Can I Start Again Please is a challenging performance about the capacity of language to represent traumatic experience, particularly childhood sexual abuse. It is never going to be an easy watch, and is made more challenging by a text Beckettian in its complexity and playfulness.

The text demands focus and is counterpointed by the simplicity of the staging. The two performers, Sue MacLaine and Nadia Nadarajah, sit side by side. Some piles of books surround them, on top of which are placed a number of brass bells. The story is physically present on a ream of paper that, beginning folded in the centre of the two, is unfolded during the course of the performance revealing at its core blank pages. No text. Silence.

The performers refer to quotes from the philosopher Wittgenstein to guide the story along, and these are presented to the audience written on large pieces of paper. One is particularly prevalent: “whereof one cannot speak, thereof one must be silent”.

This performance tests the limits of language and its main theatrical device is there to do this. For most of this play Nadarajah speaks in English and British Sign Language while MacLaine uses the spoken word. It is, however, often unclear who is leading the story: is MacLaine interpreting Nadarajah or vice versa? This question is beautifully echoed in the costume design, with MacLaine in a gown that flows from dark to light and Nadarajah from light to dark. The two bleed into each other, as do their words. What it means to interpret something is questioned by frequent repetition of the phrase “I’ll pause whilst this is interpreted”. Both performers sit looking out at us whilst we, the audience, interpret what has been said.

The text is punctuated by moments of movement and physical gesture. Signing bleeds into stylised gesture, demonstrating that sometimes the body can communicate what words cannot. The abuse at the centre of the story is delicately touched on, but hardly spoken of outright at all. Again, the performers come up against the limits of language, but at least they are breaking their silence.

In such a tough story humour is a necessity, and Can I Start Again Please has plenty of it. The sharing of the idiom “singing from the same hymn sheet”, and subsequent questioning of the need to explain an idiom, is one example. The humour here gently leads into one of the main points of the story: people who’ve suffered from abuse tend to be forced into singing from the same hymn sheet as their abuser about what has happened. The example given: “she fell over”.
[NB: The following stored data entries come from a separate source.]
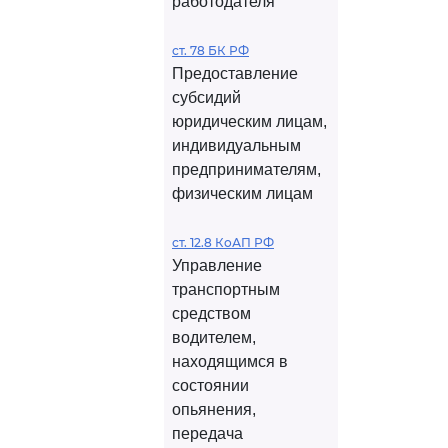
работодателя
ст. 78 БК РФ
Предоставление
субсидий
юридическим лицам,
индивидуальным
предпринимателям,
физическим лицам
ст. 12.8 КоАП РФ
Управление
транспортным
средством
водителем,
находящимся в
состоянии
опьянения,
передача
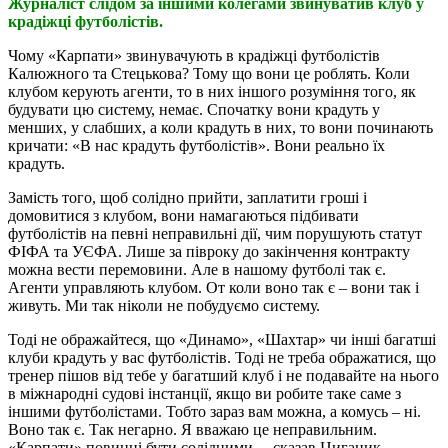
Журналіст слідом за іншими колегами звинуватив клуб у
крадіжці футболістів.
Чому «Карпати» звинувачують в крадіжці футболістів
Калюжного та Стецькова? Тому що вони це роблять. Коли
клубом керують агенти, то в них іншого розуміння того, як
будувати цю систему, немає. Спочатку вони крадуть у
менших, у слабших, а коли крадуть в них, то вони починають
кричати: «В нас крадуть футболістів». Вони реально їх
крадуть.
Замість того, щоб солідно прийти, заплатити гроші і
домовитися з клубом, вони намагаються підбивати
футболістів на певні неправильні дії, чим порушують статут
ФІФА та УЄФА. Лише за півроку до закінчення контракту
можна вести перемовини. Але в нашому футболі так є.
Агенти управляють клубом. От коли воно так є – вони так і
живуть. Ми так ніколи не побудуємо систему.
Тоді не ображайтеся, що «Динамо», «Шахтар» чи інші багатші
клуби крадуть у вас футболістів. Тоді не треба ображатися, що
тренер пішов від тебе у багатший клуб і не подавайте на нього
в міжнародні судові інстанції, якщо ви робите таке саме з
іншими футболістами. Тобто зараз вам можна, а комусь – ні.
Воно так є. Так негарно. Я вважаю це неправильним.
«Карпати» повинні бути солідними, – сказав Циганик.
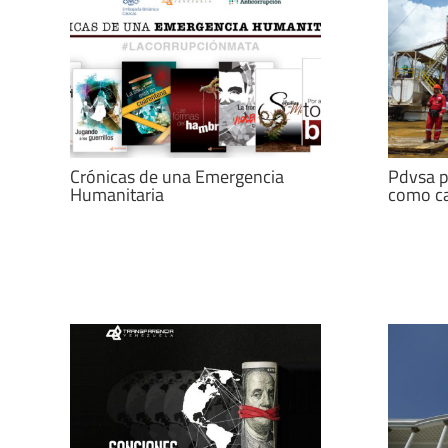
Crónicas de una Emergencia
Pdvsa p
Humanitaria
como ca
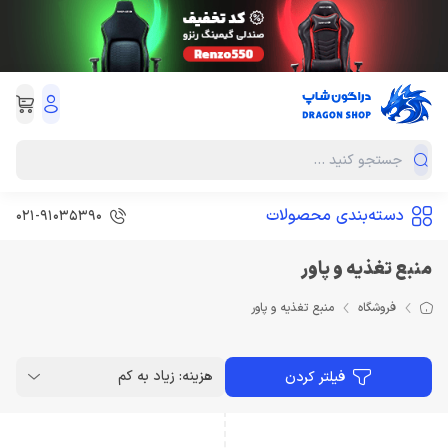
دسته‌بندی محصولات
021-91035390
منبع تغذیه و پاور
فروشگاه
منبع تغذیه و پاور
هزینه: زیاد به کم
فیلتر کردن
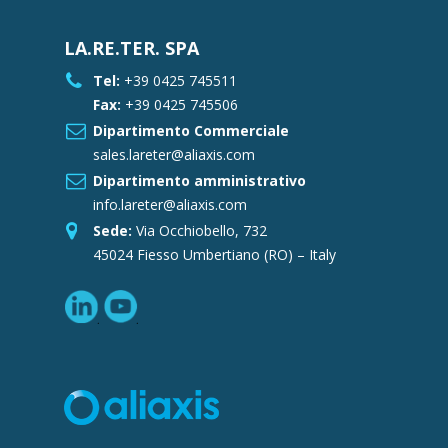
LA.RE.TER. SPA
Tel:
+39 0425 745511
Fax:
+39 0425 745506
Dipartimento Commerciale
sales.lareter@aliaxis.com
Dipartimento amministrativo
info.lareter@aliaxis.com
Sede:
Via Occhiobello, 732
45024 Fiesso Umbertiano (RO) – Italy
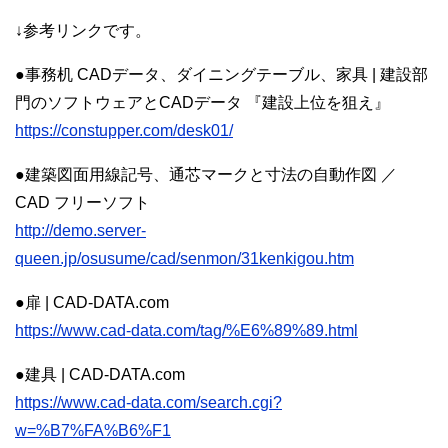
↓参考リンクです。
●事務机 CADデータ、ダイニングテーブル、家具 | 建設部
門のソフトウェアとCADデータ 『建設上位を狙え』
https://constupper.com/desk01/
●建築図面用線記号、通芯マークと寸法の自動作図 ／
CAD フリーソフト
http://demo.server-
queen.jp/osusume/cad/senmon/31kenkigou.htm
●扉 | CAD-DATA.com
https://www.cad-data.com/tag/%E6%89%89.html
●建具 | CAD-DATA.com
https://www.cad-data.com/search.cgi?
w=%B7%FA%B6%F1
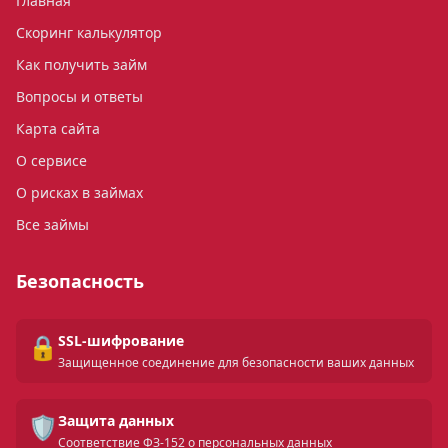
Главная
Скоринг калькулятор
Как получить займ
Вопросы и ответы
Карта сайта
О сервисе
О рисках в займах
Все займы
Безопасность
🔒
SSL-шифрование
Защищенное соединение для безопасности ваших данных
🛡️
Защита данных
Соответствие ФЗ-152 о персональных данных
In positioning themselves on stage to look like storytellers of old, MacLaine and Nadarajah contextualise their story within a tradition of how we tell (or don’t tell) stories about abuse. In presenting Can I Start Again Please they rupture this tradition by placing into question the very language through which these stories are told. Upon leaving the performance, I did wonder if it might be a bit too clever. It probably doesn’t matter if you don’t know who Wittgenstein is, but I feel a lot of the deeper meaning of this performance is embedded in a knowledge of his work. With this thought, however, comes an exciting prospect; after leaving the auditorium an audience member may be tempted to read up more on Wittgenstein, and in this way the performance continues to unfold itself long after the show is over, and to me that’s an example of brilliant artistry.